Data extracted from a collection
•••••

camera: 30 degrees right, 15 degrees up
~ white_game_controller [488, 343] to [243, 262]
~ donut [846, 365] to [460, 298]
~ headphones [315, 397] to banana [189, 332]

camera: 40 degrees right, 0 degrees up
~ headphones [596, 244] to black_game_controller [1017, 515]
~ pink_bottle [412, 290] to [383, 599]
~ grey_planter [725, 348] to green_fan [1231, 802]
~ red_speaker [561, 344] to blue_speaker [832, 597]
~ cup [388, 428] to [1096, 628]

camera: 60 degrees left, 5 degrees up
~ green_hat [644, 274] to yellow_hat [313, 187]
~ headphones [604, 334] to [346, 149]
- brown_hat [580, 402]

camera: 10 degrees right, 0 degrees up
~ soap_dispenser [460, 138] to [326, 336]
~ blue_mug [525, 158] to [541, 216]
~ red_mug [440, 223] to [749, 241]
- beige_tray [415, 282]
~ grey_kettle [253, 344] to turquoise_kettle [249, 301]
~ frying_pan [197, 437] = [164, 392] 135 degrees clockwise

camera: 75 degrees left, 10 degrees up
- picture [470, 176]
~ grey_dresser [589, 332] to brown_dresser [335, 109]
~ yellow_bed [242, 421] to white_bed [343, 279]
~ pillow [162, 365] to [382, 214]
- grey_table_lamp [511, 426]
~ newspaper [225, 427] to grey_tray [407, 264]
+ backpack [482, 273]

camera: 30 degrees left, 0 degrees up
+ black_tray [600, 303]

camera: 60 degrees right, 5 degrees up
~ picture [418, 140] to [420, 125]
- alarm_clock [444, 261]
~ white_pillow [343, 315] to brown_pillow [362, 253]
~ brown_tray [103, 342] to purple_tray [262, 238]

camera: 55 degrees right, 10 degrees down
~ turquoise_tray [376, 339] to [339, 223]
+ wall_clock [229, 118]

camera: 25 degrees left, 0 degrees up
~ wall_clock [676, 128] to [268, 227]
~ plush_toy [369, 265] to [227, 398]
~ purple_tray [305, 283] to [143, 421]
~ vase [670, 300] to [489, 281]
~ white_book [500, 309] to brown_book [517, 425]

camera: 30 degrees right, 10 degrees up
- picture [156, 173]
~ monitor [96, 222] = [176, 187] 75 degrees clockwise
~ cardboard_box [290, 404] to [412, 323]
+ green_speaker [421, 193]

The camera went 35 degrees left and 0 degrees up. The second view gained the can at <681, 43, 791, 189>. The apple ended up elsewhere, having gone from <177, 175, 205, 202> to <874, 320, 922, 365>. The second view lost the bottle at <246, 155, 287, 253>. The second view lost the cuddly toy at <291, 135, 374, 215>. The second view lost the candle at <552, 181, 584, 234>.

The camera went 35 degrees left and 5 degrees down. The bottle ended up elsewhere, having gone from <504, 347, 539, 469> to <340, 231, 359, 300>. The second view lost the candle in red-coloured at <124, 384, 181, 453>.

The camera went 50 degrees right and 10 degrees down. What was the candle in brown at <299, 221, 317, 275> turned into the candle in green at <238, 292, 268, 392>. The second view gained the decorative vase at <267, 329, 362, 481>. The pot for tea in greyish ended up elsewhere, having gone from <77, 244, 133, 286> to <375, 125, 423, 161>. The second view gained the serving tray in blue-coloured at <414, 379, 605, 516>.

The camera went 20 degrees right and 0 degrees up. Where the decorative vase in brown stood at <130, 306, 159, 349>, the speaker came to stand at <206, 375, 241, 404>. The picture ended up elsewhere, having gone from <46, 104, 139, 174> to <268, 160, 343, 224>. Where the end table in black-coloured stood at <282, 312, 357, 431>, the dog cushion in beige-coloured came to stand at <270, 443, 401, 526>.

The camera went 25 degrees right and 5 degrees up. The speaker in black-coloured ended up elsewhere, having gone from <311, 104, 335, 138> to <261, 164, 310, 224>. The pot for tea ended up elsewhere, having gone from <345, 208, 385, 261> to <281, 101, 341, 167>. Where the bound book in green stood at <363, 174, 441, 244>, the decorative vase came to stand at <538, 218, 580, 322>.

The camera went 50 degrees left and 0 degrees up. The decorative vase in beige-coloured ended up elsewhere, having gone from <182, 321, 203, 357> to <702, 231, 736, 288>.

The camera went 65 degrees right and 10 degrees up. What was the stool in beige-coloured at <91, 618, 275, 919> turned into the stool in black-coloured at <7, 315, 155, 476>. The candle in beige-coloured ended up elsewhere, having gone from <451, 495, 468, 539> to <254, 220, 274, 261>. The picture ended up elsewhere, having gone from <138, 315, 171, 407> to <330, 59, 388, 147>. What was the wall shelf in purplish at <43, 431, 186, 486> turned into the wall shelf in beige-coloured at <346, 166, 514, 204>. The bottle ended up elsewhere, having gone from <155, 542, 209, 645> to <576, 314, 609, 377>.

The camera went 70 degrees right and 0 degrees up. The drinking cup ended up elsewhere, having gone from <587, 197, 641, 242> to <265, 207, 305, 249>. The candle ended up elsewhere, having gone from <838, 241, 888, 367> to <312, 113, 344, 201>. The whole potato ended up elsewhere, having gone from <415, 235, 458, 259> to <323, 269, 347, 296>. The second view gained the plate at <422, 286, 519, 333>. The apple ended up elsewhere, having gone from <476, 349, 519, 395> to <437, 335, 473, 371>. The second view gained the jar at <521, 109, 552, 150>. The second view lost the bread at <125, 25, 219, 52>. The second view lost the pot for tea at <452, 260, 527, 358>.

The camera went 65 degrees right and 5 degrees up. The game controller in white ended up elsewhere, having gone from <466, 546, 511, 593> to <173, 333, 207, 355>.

•••••

_BRIEF_
Reproduce the entries above exactly.

_SOLUTION FOR THIS TASK_
camera: 30 degrees right, 15 degrees up
~ white_game_controller [488, 343] to [243, 262]
~ donut [846, 365] to [460, 298]
~ headphones [315, 397] to banana [189, 332]

camera: 40 degrees right, 0 degrees up
~ headphones [596, 244] to black_game_controller [1017, 515]
~ pink_bottle [412, 290] to [383, 599]
~ grey_planter [725, 348] to green_fan [1231, 802]
~ red_speaker [561, 344] to blue_speaker [832, 597]
~ cup [388, 428] to [1096, 628]

camera: 60 degrees left, 5 degrees up
~ green_hat [644, 274] to yellow_hat [313, 187]
~ headphones [604, 334] to [346, 149]
- brown_hat [580, 402]

camera: 10 degrees right, 0 degrees up
~ soap_dispenser [460, 138] to [326, 336]
~ blue_mug [525, 158] to [541, 216]
~ red_mug [440, 223] to [749, 241]
- beige_tray [415, 282]
~ grey_kettle [253, 344] to turquoise_kettle [249, 301]
~ frying_pan [197, 437] = [164, 392] 135 degrees clockwise

camera: 75 degrees left, 10 degrees up
- picture [470, 176]
~ grey_dresser [589, 332] to brown_dresser [335, 109]
~ yellow_bed [242, 421] to white_bed [343, 279]
~ pillow [162, 365] to [382, 214]
- grey_table_lamp [511, 426]
~ newspaper [225, 427] to grey_tray [407, 264]
+ backpack [482, 273]

camera: 30 degrees left, 0 degrees up
+ black_tray [600, 303]

camera: 60 degrees right, 5 degrees up
~ picture [418, 140] to [420, 125]
- alarm_clock [444, 261]
~ white_pillow [343, 315] to brown_pillow [362, 253]
~ brown_tray [103, 342] to purple_tray [262, 238]

camera: 55 degrees right, 10 degrees down
~ turquoise_tray [376, 339] to [339, 223]
+ wall_clock [229, 118]

camera: 25 degrees left, 0 degrees up
~ wall_clock [676, 128] to [268, 227]
~ plush_toy [369, 265] to [227, 398]
~ purple_tray [305, 283] to [143, 421]
~ vase [670, 300] to [489, 281]
~ white_book [500, 309] to brown_book [517, 425]

camera: 30 degrees right, 10 degrees up
- picture [156, 173]
~ monitor [96, 222] = [176, 187] 75 degrees clockwise
~ cardboard_box [290, 404] to [412, 323]
+ green_speaker [421, 193]

The camera went 35 degrees left and 0 degrees up. The second view gained the can at <681, 43, 791, 189>. The apple ended up elsewhere, having gone from <177, 175, 205, 202> to <874, 320, 922, 365>. The second view lost the bottle at <246, 155, 287, 253>. The second view lost the cuddly toy at <291, 135, 374, 215>. The second view lost the candle at <552, 181, 584, 234>.

The camera went 35 degrees left and 5 degrees down. The bottle ended up elsewhere, having gone from <504, 347, 539, 469> to <340, 231, 359, 300>. The second view lost the candle in red-coloured at <124, 384, 181, 453>.

The camera went 50 degrees right and 10 degrees down. What was the candle in brown at <299, 221, 317, 275> turned into the candle in green at <238, 292, 268, 392>. The second view gained the decorative vase at <267, 329, 362, 481>. The pot for tea in greyish ended up elsewhere, having gone from <77, 244, 133, 286> to <375, 125, 423, 161>. The second view gained the serving tray in blue-coloured at <414, 379, 605, 516>.

The camera went 20 degrees right and 0 degrees up. Where the decorative vase in brown stood at <130, 306, 159, 349>, the speaker came to stand at <206, 375, 241, 404>. The picture ended up elsewhere, having gone from <46, 104, 139, 174> to <268, 160, 343, 224>. Where the end table in black-coloured stood at <282, 312, 357, 431>, the dog cushion in beige-coloured came to stand at <270, 443, 401, 526>.

The camera went 25 degrees right and 5 degrees up. The speaker in black-coloured ended up elsewhere, having gone from <311, 104, 335, 138> to <261, 164, 310, 224>. The pot for tea ended up elsewhere, having gone from <345, 208, 385, 261> to <281, 101, 341, 167>. Where the bound book in green stood at <363, 174, 441, 244>, the decorative vase came to stand at <538, 218, 580, 322>.

The camera went 50 degrees left and 0 degrees up. The decorative vase in beige-coloured ended up elsewhere, having gone from <182, 321, 203, 357> to <702, 231, 736, 288>.

The camera went 65 degrees right and 10 degrees up. What was the stool in beige-coloured at <91, 618, 275, 919> turned into the stool in black-coloured at <7, 315, 155, 476>. The candle in beige-coloured ended up elsewhere, having gone from <451, 495, 468, 539> to <254, 220, 274, 261>. The picture ended up elsewhere, having gone from <138, 315, 171, 407> to <330, 59, 388, 147>. What was the wall shelf in purplish at <43, 431, 186, 486> turned into the wall shelf in beige-coloured at <346, 166, 514, 204>. The bottle ended up elsewhere, having gone from <155, 542, 209, 645> to <576, 314, 609, 377>.

The camera went 70 degrees right and 0 degrees up. The drinking cup ended up elsewhere, having gone from <587, 197, 641, 242> to <265, 207, 305, 249>. The candle ended up elsewhere, having gone from <838, 241, 888, 367> to <312, 113, 344, 201>. The whole potato ended up elsewhere, having gone from <415, 235, 458, 259> to <323, 269, 347, 296>. The second view gained the plate at <422, 286, 519, 333>. The apple ended up elsewhere, having gone from <476, 349, 519, 395> to <437, 335, 473, 371>. The second view gained the jar at <521, 109, 552, 150>. The second view lost the bread at <125, 25, 219, 52>. The second view lost the pot for tea at <452, 260, 527, 358>.

The camera went 65 degrees right and 5 degrees up. The game controller in white ended up elsewhere, having gone from <466, 546, 511, 593> to <173, 333, 207, 355>.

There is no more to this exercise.